Sécurité des infrastructures : Comment choisir son firewall ?

Si on se limite qu’à certains critères, on pourrait facilement penser que tous les firewalls du marché se valent. Les règles de filtrage vont globalement se ressembler et permettre de réaliser sensiblement les mêmes filtrages. De plus, les fonctionnalités portées sont, au final, identiques.

On va pouvoir les différencier sur leur performance et l’interface d’administration. Les performances ne sont pas identiques d’un équipement à l’autre en fonction du matériel utilisé et du logiciel embarqué. Par ailleurs, les interfaces permettant d’administrer ces équipements sont plus ou moins facilement intégrables dans les solutions d’administration, propriétaires ou custom (vérifier notamment la disponibilité d’API pour gérer son SDN et d’interfaces avec l’outillage DevOps pour réaliser son déploiement continu).

Une tendance à la centralisation et à la simplification

La tendance globale est en effet à la centralisation (ou en tout cas à une capacité de management centralisée) et à la simplification portée pour les utilisateurs.

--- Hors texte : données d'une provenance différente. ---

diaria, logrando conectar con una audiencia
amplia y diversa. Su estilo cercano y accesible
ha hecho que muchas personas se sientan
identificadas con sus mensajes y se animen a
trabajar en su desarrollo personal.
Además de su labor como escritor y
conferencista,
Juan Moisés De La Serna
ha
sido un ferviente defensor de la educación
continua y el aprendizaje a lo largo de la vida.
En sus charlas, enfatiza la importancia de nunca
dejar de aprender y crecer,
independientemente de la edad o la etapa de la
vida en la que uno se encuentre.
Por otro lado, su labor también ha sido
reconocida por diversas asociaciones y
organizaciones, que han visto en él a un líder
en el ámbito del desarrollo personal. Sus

Cependant, les entreprises doivent être « prudentes » quant aux fonctionnalités annoncées et prioriser le support à long terme, avec l’acquisition de compétences. Un firewall Next-Gen peut avoir un impact et bloquer la connexion en raison d’une politique d’inspection du trafic au niveau applicatif. Cet incident, nécessite de faire des analyses de logs plus poussées et très souvent, l’origine du problème n’est pas diagnostiqué/diagnosticable par les équipes Infra.

L’IA au service de la sécurité

L’intelligence artificielle au service de la sécurité est une approche introduite dans les antivirus, puis dans les IDS/IPS (qui analysaient les données des flux pour prédire et empêcher une attaque) et dans les SIEM, mais aussi dans la gestion des accès et comptes à privilèges (PAM*1) ainsi que dans la surveillance des bases de données (DAM*2). L’IA doit-elle réellement être aussi incluse dans un firewall Next-Gen ? Rebadger le modèle statistique proposé par les IPS en IA n’est pas suffisant.

L’IA est reconnu comme nécessaire pour plusieurs raisons. Premièrement, nous sommes passés d’un modèle de données structurées à des modèles déstructurés. Deuxièmement, l’attaquant va opérer au niveau applicatif et va échapper à l’attention du firewall, Next-Gen ou pas, en se cachant derrière un flux chiffré grâce à la prévalence du HTTPS. Troisièmement, l’attaqueur est potentiellement déjà sur le réseau interne par le biais d’un appareil compromis. Et il existe maintenant des cas où les attaquants eux-mêmes utilisent l’IA.

L’IA au service de la sécurité doit prendre en compte plusieurs sources de données – flux réseau, logs des serveurs, postes et autres « endpoints », traces applicatives, logs associés à l’identité – afin de fournir une réelle aide à la décision.

À notre sens, il faut se poser la question de quelle est la manière la plus efficace d’incorporer l’intelligence artificielle dans la réponse aux besoins de sécurité de l’entreprise. Ainsi émerge le concept de SOAPA – Security Operations and Analytics Platform Architecture. Les entreprises disposent typiquement d’une pléthore d’outils de sécurité. L’architecture SOAPA a la vision de consolider l’outillage, de répondre aux besoins d’orchestration et d’automatisation de la sécurité (SOAR) et de fournir les capacités analytiques requises pour tirer une valeur significative des montagnes de logs disponibles et apporter une réelle aide à la décision. Les entreprises doivent être prudentes par rapport aux produits proposés par les éditeurs qui évoluent très rapidement.

*1 Exemple : Privileged Threat Analytics de CyberArk

*2 Exemple : Guardium Insights

Comment choisir un firewal ?

Les principaux critères de choix sont :

  • L’intégration avec les briques du SI existant
  • La qualification des administrateurs sur la solution : un produit mal administré peut obtenir des résultats moins bons qu’un produit intrinsèquement moins bon mais mieux administré
  • Les capacités d’évolution fonctionnelle de la solution via l’upgrade du firmware ou l’activation de fonctionnalités via l’achat de licence
  • Le coût de revient rapporté aux fonctionnalités utilisées

Certains sont plus adaptés à certains contextes que d’autres (industriel, PME, télétravail, etc.). Il y a une réalité économique, toutes les entreprises ne sont pas égales en matière de cybersécurité. La question du pricing et du licensing est importante pour répondre à cette question.